We spent the last few weeks bringing readers up to speed on the new “automatic” authorization and “fast-track” utilization review (UR) process for workers’ comp. While we’ve explored in detail the new requirements for providers, there are also newly mandated standards for the entities that conduct UR. These entities ultimately determine whether the employer or insurer’s claims administrator authorizes a given treatment.
This year’s authorization overhaul includes new rules both to encourage consistency in UR decisions and to discourage financially incentivized bias. Today, we explore those rules and their potential impact on the treatment of injured workers.
The new authorization rules became effective January 1, 2018. DaisyBill will host a free, comprehensive webinar on automatic authorization and fast-track UR on February 6.
Providers, injured workers, employers and insurers all benefit from credible entities conducting unbiased utilization review. In 2016, Senate Bill 1160 included reforms aimed at accomplishing exactly that. Effective January 1, 2018, Section 4.5 of the bill repealed and replaced Section 4610 of California’s Labor Code with a new version that outlines new requirements for those entities.

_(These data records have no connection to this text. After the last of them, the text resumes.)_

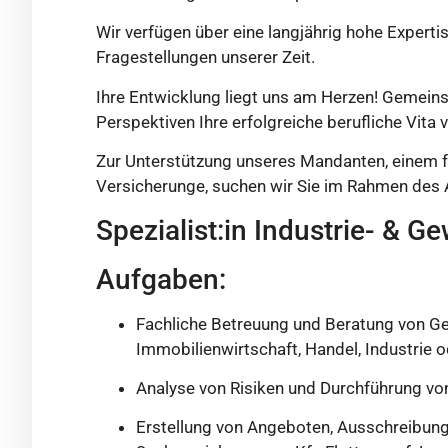
Wir verfügen über eine langjährig hohe Experti
Fragestellungen unserer Zeit.
Ihre Entwicklung liegt uns am Herzen! Gemein
Perspektiven Ihre erfolgreiche berufliche Vita 
Zur Unterstützung unseres Mandanten, einem fü
Versicherunge, suchen wir Sie im Rahmen des 
Spezialist:in Industrie- & 
Aufgaben:
Fachliche Betreuung und Beratung von Ge
Immobilienwirtschaft, Handel, Industrie 
Analyse von Risiken und Durchführung vo
Erstellung von Angeboten, Ausschreibunge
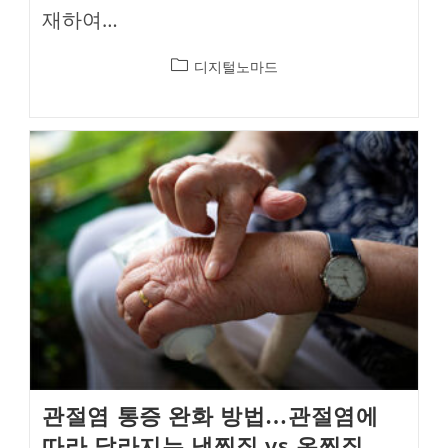
재하여…
Post
디지털노마드
category:
관절염 통증 완화 방법…관절염에
따라 달라지는 냉찜질 vs 온찜질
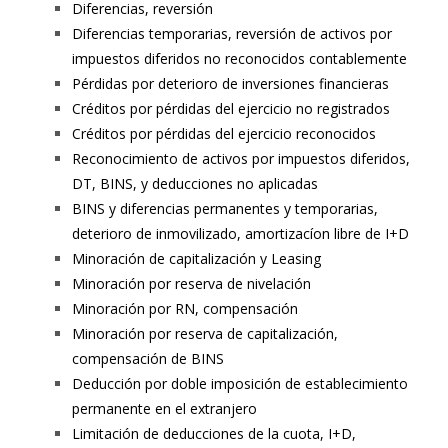
Diferencias, reversión
Diferencias temporarias, reversión de activos por
impuestos diferidos no reconocidos contablemente
Pérdidas por deterioro de inversiones financieras
Créditos por pérdidas del ejercicio no registrados
Créditos por pérdidas del ejercicio reconocidos
Reconocimiento de activos por impuestos diferidos,
DT, BINS, y deducciones no aplicadas
BINS y diferencias permanentes y temporarias,
deterioro de inmovilizado, amortizacíon libre de I+D
Minoración de capitalización y Leasing
Minoración por reserva de nivelación
Minoración por RN, compensación
Minoración por reserva de capitalización,
compensación de BINS
Deducción por doble imposición de establecimiento
permanente en el extranjero
Limitación de deducciones de la cuota, I+D,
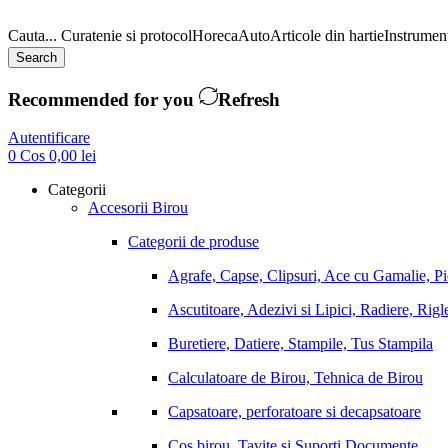
Cauta...
Curatenie si protocol
Horeca
Auto
Articole din hartie
Instrument
Search
Recommended for you
Refresh
Autentificare
0
Cos
0,00
lei
Categorii
Accesorii Birou
Categorii de produse
Agrafe, Capse, Clipsuri, Ace cu Gamalie, P
Ascutitoare, Adezivi si Lipici, Radiere, Rigl
Buretiere, Datiere, Stampile, Tus Stampila
Calculatoare de Birou, Tehnica de Birou
Capsatoare, perforatoare si decapsatoare
Cos birou, Tavite si Suporti Documente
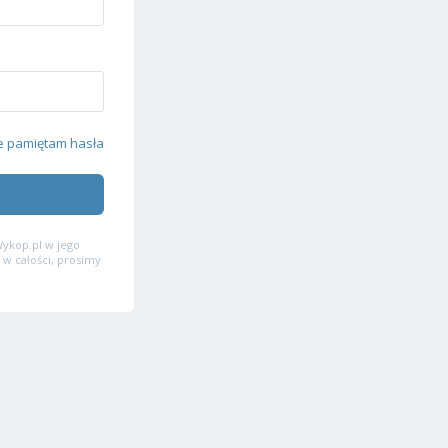
e pamiętam hasła
ykop.pl w jego
 w całości, prosimy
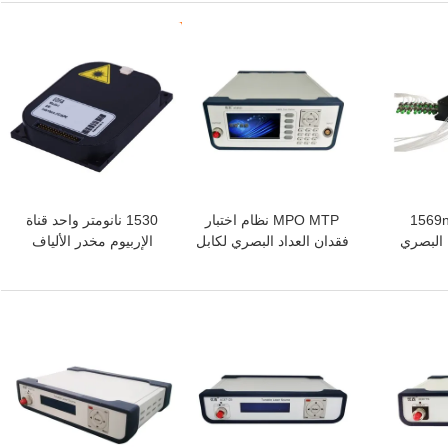
افضل سعر
افضل سعر
1 إلى 1569nm
MPO MTP نظام اختبار
1530 نانومتر واحد قناة
 البصري
فقدان العداد البصري لكابل
الإربيوم مخدر الألياف
الألياف المتعددة
مضخم EDFA
افضل سعر
افضل سعر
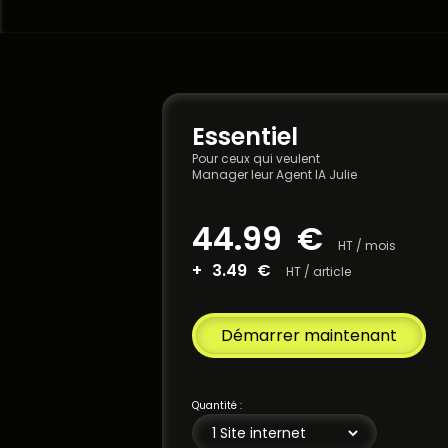
Essentiel
Pour ceux qui veulent
Manager leur Agent IA Julie
44.99
€
HT / mois
+
3.49
€
HT / article
Démarrer maintenant
Quantité :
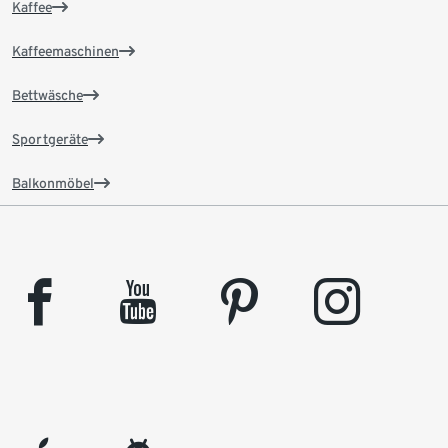
Kaffee
Kaffeemaschinen
Bettwäsche
Sportgeräte
Balkonmöbel
facebook
youtube
pinterest
instagram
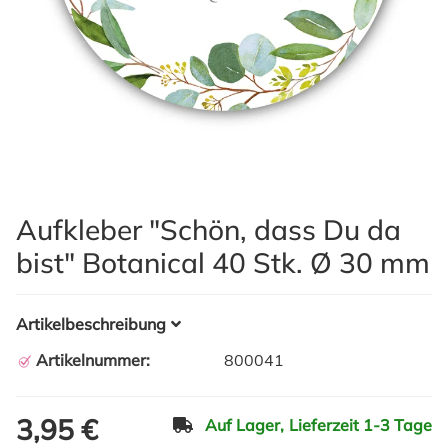
Aufkleber "Schön, dass Du da
bist" Botanical 40 Stk. Ø 30 mm
Artikelbeschreibung
Artikelnummer:
800041
3,95 €
Auf Lager,
Lieferzeit 1-3 Tage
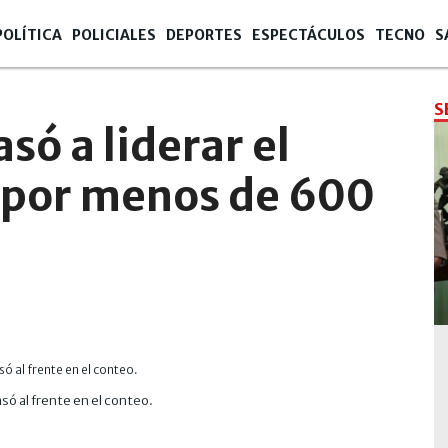
POLÍTICA
POLICIALES
DEPORTES
ESPECTÁCULOS
TECNO
S
S
só a liderar el
ú por menos de 600
asó al frente en el conteo.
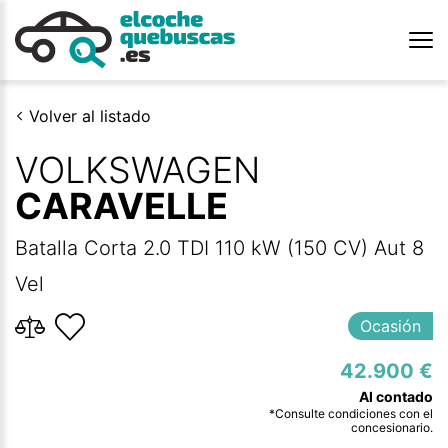
Volver al listado
VOLKSWAGEN
CARAVELLE
Batalla Corta 2.0 TDI 110 kW (150 CV) Aut 8
Vel
Ocasión
42.900 €
*Consulte condiciones con el
concesionario.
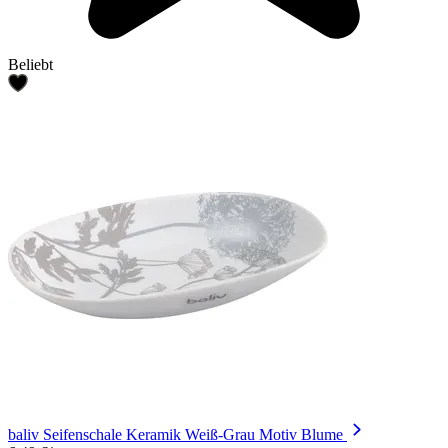
Beliebt
baliv Seifenschale Keramik Weiß-Grau Motiv Blume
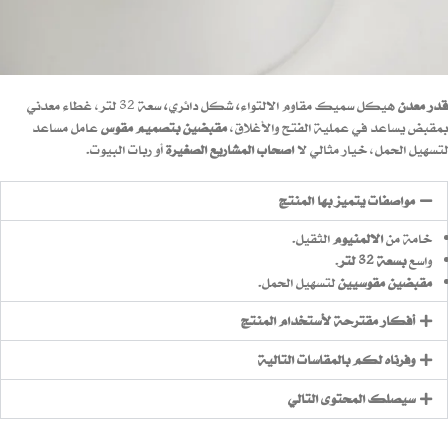
قدر معدن
هيكل سميك مقاوم الالتواء
،
شكل دائري
،
سعة 32 لتر، غطاء معدني
بمقبض يساعد في عملية الفتح والأغلاق،
مقبضين بتصميم مقوس
عامل مساعد
لتسهيل الحمل، خيار مثالي لا
اصحاب المشاريع الصغيرة
أو ربات البيوت.
مواصفات يتميز بها المنتج
خامة من
الالمنيوم
الثقيل.
واسع
بسعة 32 لتر
.
مقبضين مقوسيين
لتسهيل الحمل.
أفكار مقترحة لأستخدام المنتج
وفرناه لكم بالمقاسات التالية
سيصلك المحتوى التالي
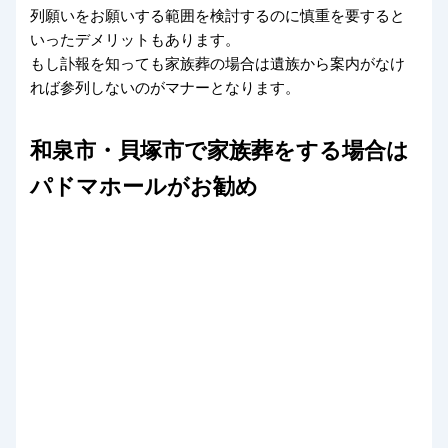
列願いをお願いする範囲を検討するのに慎重を要すると
いったデメリットもあります。
もし訃報を知っても家族葬の場合は遺族から案内がなけ
れば参列しないのがマナーとなります。
和泉市・貝塚市で家族葬をする場合は
パドマホールがお勧め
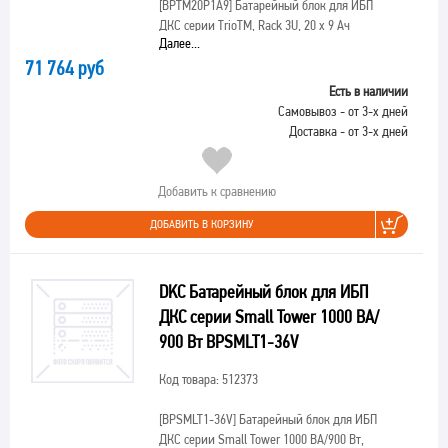
[BPTM20P1A9]
Батарейный блок для ИБП
ДКС серии TrioTM, Rack 3U, 20 х 9 Ач
Далее...
71 764 руб
Есть в наличии
Самовывоз - от 3-х дней
Доставка - от 3-х дней
Добавить к сравнению
ДОБАВИТЬ В КОРЗИНУ
DKC Батарейный блок для ИБП
ДКС серии Small Tower 1000 ВА/
900 Вт BPSMLT1-36V
Код товара: 512373
[BPSMLT1-36V]
Батарейный блок для ИБП
ДКС серии Small Tower 1000 ВА/900 Вт,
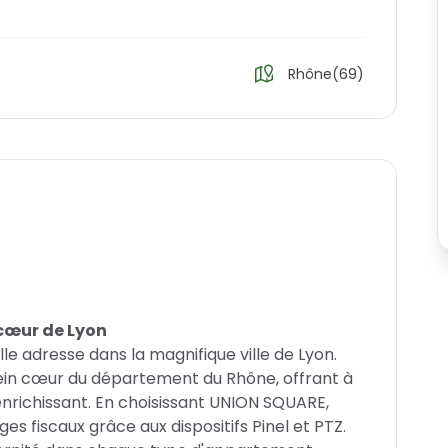
Rhône(69)
 cœur de Lyon
e adresse dans la magnifique ville de Lyon.
lein cœur du département du Rhône, offrant à
enrichissant. En choisissant UNION SQUARE,
 fiscaux grâce aux dispositifs Pinel et PTZ.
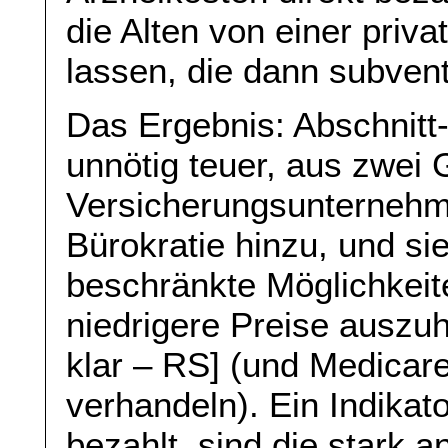
die Alten von einer priv
lassen, die dann subventi
Das Ergebnis: Abschnitt-
unnötig teuer, aus zwei 
Versicherungsunternehm
Bürokratie hinzu, und si
beschränkte Möglichkei
niedrigere Preise auszuh
klar – RS] (und Medicare 
verhandeln). Ein Indikato
bezahlt, sind die stark 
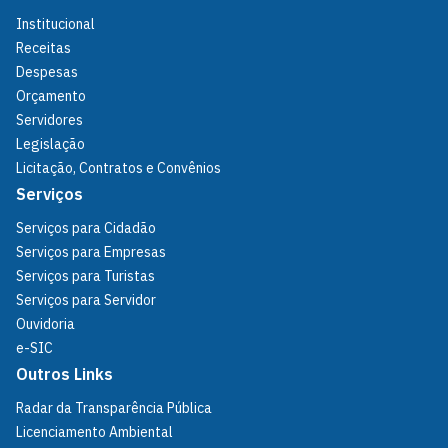
Institucional
Receitas
Despesas
Orçamento
Servidores
Legislação
Licitação, Contratos e Convênios
Serviços
Serviços para Cidadão
Serviços para Empresas
Serviços para Turistas
Serviços para Servidor
Ouvidoria
e-SIC
Outros Links
Radar da Transparência Pública
Licenciamento Ambiental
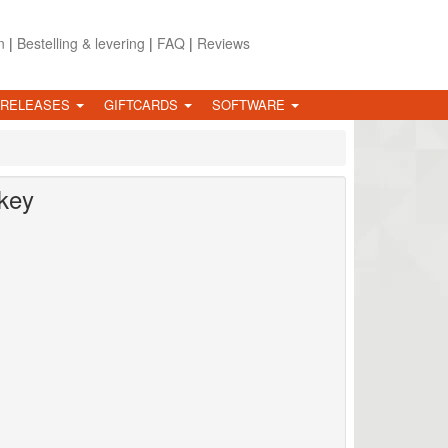
n
|
Bestelling & levering
|
FAQ
|
Reviews
 RELEASES
GIFTCARDS
SOFTWARE
key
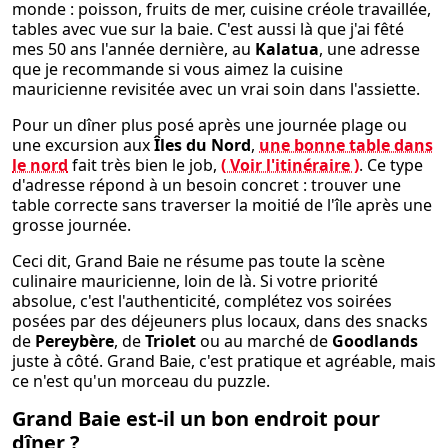
monde : poisson, fruits de mer, cuisine créole travaillée,
tables avec vue sur la baie. C'est aussi là que j'ai fêté
mes 50 ans l'année dernière, au
Kalatua
, une adresse
que je recommande si vous aimez la cuisine
mauricienne revisitée avec un vrai soin dans l'assiette.
Pour un dîner plus posé après une journée plage ou
une excursion aux
Îles du Nord
,
une bonne table dans
le nord
fait très bien le job,
( Voir l'itinéraire )
. Ce type
d'adresse répond à un besoin concret : trouver une
table correcte sans traverser la moitié de l'île après une
grosse journée.
Ceci dit, Grand Baie ne résume pas toute la scène
culinaire mauricienne, loin de là. Si votre priorité
absolue, c'est l'authenticité, complétez vos soirées
posées par des déjeuners plus locaux, dans des snacks
de
Pereybère
, de
Triolet
ou au marché de
Goodlands
juste à côté. Grand Baie, c'est pratique et agréable, mais
ce n'est qu'un morceau du puzzle.
Grand Baie est-il un bon endroit pour
dîner ?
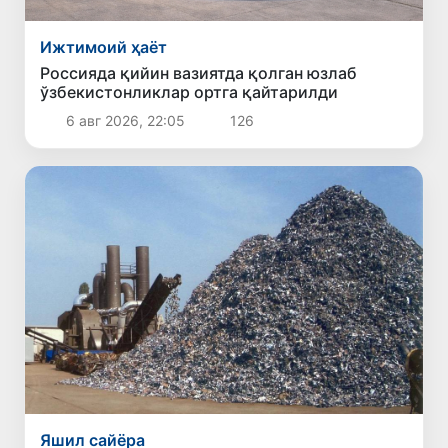
Ижтимоий ҳаёт
Россияда қийин вазиятда қолган юзлаб
ўзбекистонликлар ортга қайтарилди
6 авг 2026, 22:05
126
Яшил сайёра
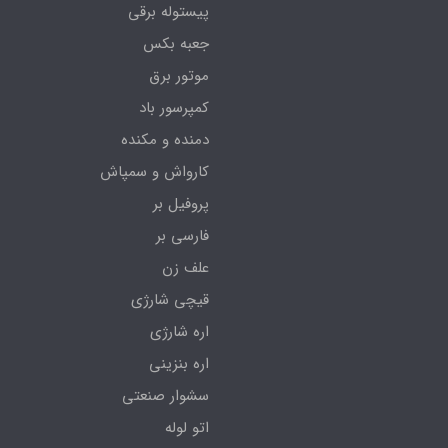
پیستوله برقی
جعبه بکس
موتور برق
کمپرسور باد
دمنده و مکنده
کارواش و سمپاش
پروفیل بر
فارسی بر
علف زن
قیچی شارژی
اره شارژی
اره بنزینی
سشوار صنعتی
اتو لوله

No Financial Incentives for UR Decisions
The new Labor Code § 4610 established rules designed to take financial incentives out of the UR decision equation. First, the code specifically forbids financially rewarding physician reviewers for modifying or denying treatment. LAB § 4610(g)(3)(B)(i) states:
The employer, or any entity conducting utilization review on behalf of the employer, shall neither offer nor provide any financial incentive or consideration to a physician based on the number of modifications or denials made by the physician under this section.
Since the purpose of UR is to determine the necessity and appropriateness of the requested treatment, arrangements designed to induce certain decisions have no place in workers’ comp.
Second, the new § 4610 requires insurers and TPA’s to disclose any financial interest they have in the entities to which they refer UR services. Insurers and TPA’s can only refer UR services to entities in which they have a financial interest if they provide full written disclosure to both the employer and the Administrative Director of the Division of Workers’ Compensation (DWC). Bottom line: if the entity conducting UR is paid by the insurer or TPA, the employer and the state need to know about it.
Requirements, and Accreditation for UR Entities
The new § 4610 clarifies that a UR decision to deny or modify treatment remains in effect for 12 months from the the date of decision when requested “by the same physician, or another physician within the requesting physician’s practice group.” The reference to the “requesting physician’s practice group” is a new twist to the rules regarding UR.
All UR entities must continue to govern their processes with written policies and procedures, aligned with the Medical Treatment Utilization Schedule (MTUS), including the new drug formulary. By July 1, 2018, all UR processes must be accredited by an independent nonprofit organization. To gain accreditation, the UR process must meet certain criteria, including:
- Timeliness in issuing UR decisions
- Appeals procedures
- Prevention of financial incentives based on UR decisions
The Administrative Director will ultimately adopt rules for the selection of accrediting organizations. Until then, the Washington, D.C.-based URAC is the accrediting organization.
The new 4610 also instructs the administrative director to adopt mandatory rules requiring claims administrators to electronically report the documents related to every utilization review performed.